Вдалеке рокочет мотор.

– Пульга, – обращается ко мне Чико, – а ты когда-нибудь думал, как это, наверное, странно, когда у тебя внутри человек? И что он потом должен вылезти наружу, через… ну ты понимаешь… через это место? – Чико показывает рукой в сторону промежности. Вид у него довольно испуганный. – Парень, думаю, я бы помер. Нет, на самом деле!

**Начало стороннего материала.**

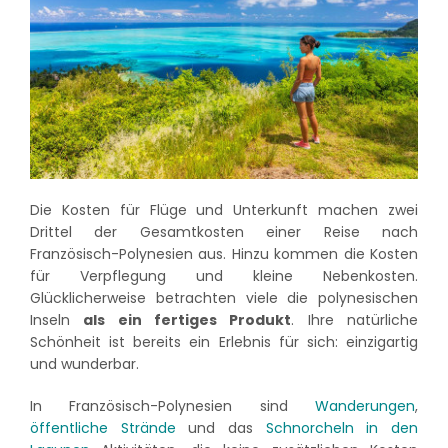
Die Kosten für Flüge und Unterkunft machen zwei
Drittel der Gesamtkosten einer Reise nach
Französisch-Polynesien aus. Hinzu kommen die Kosten
für Verpflegung und kleine Nebenkosten.
Glücklicherweise betrachten viele die polynesischen
Inseln
als ein fertiges Produkt
. Ihre natürliche
Schönheit ist bereits ein Erlebnis für sich: einzigartig
und wunderbar.
In Französisch-Polynesien sind
Wanderungen
,
öffentliche Strände
und das
Schnorcheln in den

– На самом деле я о таких штуках не думаю, – откликаюсь я, глядя, как оседает на землю пыль.

– Это, наверное, ужас как странно, да? В смысле, как такое вообще возможно? – Он опускает глаза на собственный живот, надув его так, что он еще сильнее выпячивается из-под рубашки. – В смысле, можешь это представить? Черт, я так рад, что не девчонка. Правда, Пульга? Думаю, девчонкой быть просто ужасно.

– Ага, – соглашаюсь я.

Он не сводит глаз с дома, а Крошка тем временем кричит, что сейчас умрет. Что больше не может. Что так вообще не бывает. До меня доносятся ее рыдания, а mua с мамой уговаривают ее успокоиться.

Я никогда раньше не слышал, чтобы она так кричала. От этих звуков я пугаюсь, начинаю психовать и снова думаю о женщинах, умерших во время родов и оставивших в этом мире крохотные частички самих себя. Чико отковыривает с дверного косяка кусочки уже успевшей облупиться желтой краски. Он втягивает воздух сквозь зубы.

– Пойдем врежем по газировке, парень. Не могу больше это слышать, – говорит он, вытирая глаза.

– У тебя деньги есть?

Он запускает руку в карман и пересчитывает то, что там нашел.

– Как-нибудь поделимся.

Я встаю, и он поднимается тоже.

Стоны Крошки с каждым нашим шагом делаются тише. Мы идем, пиная камешки, которые попадаются на дороге, и чувствуем себя нехорошо от ее боли. А еще чувствуем вину, потому что мы – парни и никогда не узнаем, каково Крошке. И еще из-за того, что вроде как бросаем ее.

Но и облегчение ощущаем тоже – потому что расстояние между нами и этим ужасом все увеличивается.